**MATERIAL SHOWN:**
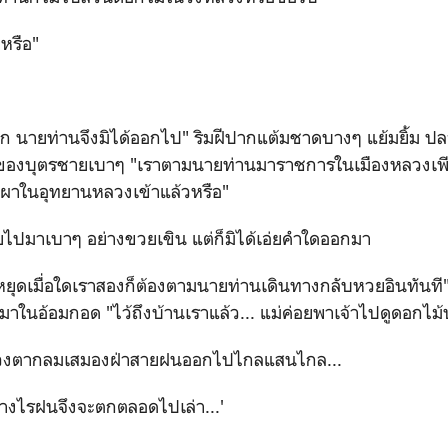
มหรือ"
ก นายท่านจึงมิได้ออกไป" ริมฝีปากแต้มชาดบางๆ แย้มยิ้ม ปลา
อของบุตรชายเบาๆ "เราตามนายท่านมาราชการในเมืองหลวงเพียง
ุปผาในอุทยานหลวงเข้าแล้วหรือ"
ายไปมาเบาๆ อย่างขวยเขิน แต่ก็มิได้เอ่ยคำใดออกมา
 ฝนหยุดเมื่อใดเราสองก็ต้องตามนายท่านเดินทางกลับหวยอินทันที
าในอ้อมกอด "ไว้ถึงบ้านเราแล้ว... แม่ค่อยพาเจ้าไปดูดอกไม้ป
 ดวงตากลมเสมองฝ่าสายฝนออกไปไกลแสนไกล...
ย่างไรฝนจึงจะตกตลอดไปเล่า...'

**WHAT THIS TASK INVOLVES:** Quote all the records verbatim, dropping any pictures from your copy.

**FINISHED EXERCISE:**
มหรือ"
ก นายท่านจึงมิได้ออกไป" ริมฝีปากแต้มชาดบางๆ แย้มยิ้ม ปลา
อของบุตรชายเบาๆ "เราตามนายท่านมาราชการในเมืองหลวงเพียง
ุปผาในอุทยานหลวงเข้าแล้วหรือ"
ายไปมาเบาๆ อย่างขวยเขิน แต่ก็มิได้เอ่ยคำใดออกมา
 ฝนหยุดเมื่อใดเราสองก็ต้องตามนายท่านเดินทางกลับหวยอินทันที
าในอ้อมกอด "ไว้ถึงบ้านเราแล้ว... แม่ค่อยพาเจ้าไปดูดอกไม้ป
 ดวงตากลมเสมองฝ่าสายฝนออกไปไกลแสนไกล...
ย่างไรฝนจึงจะตกตลอดไปเล่า...'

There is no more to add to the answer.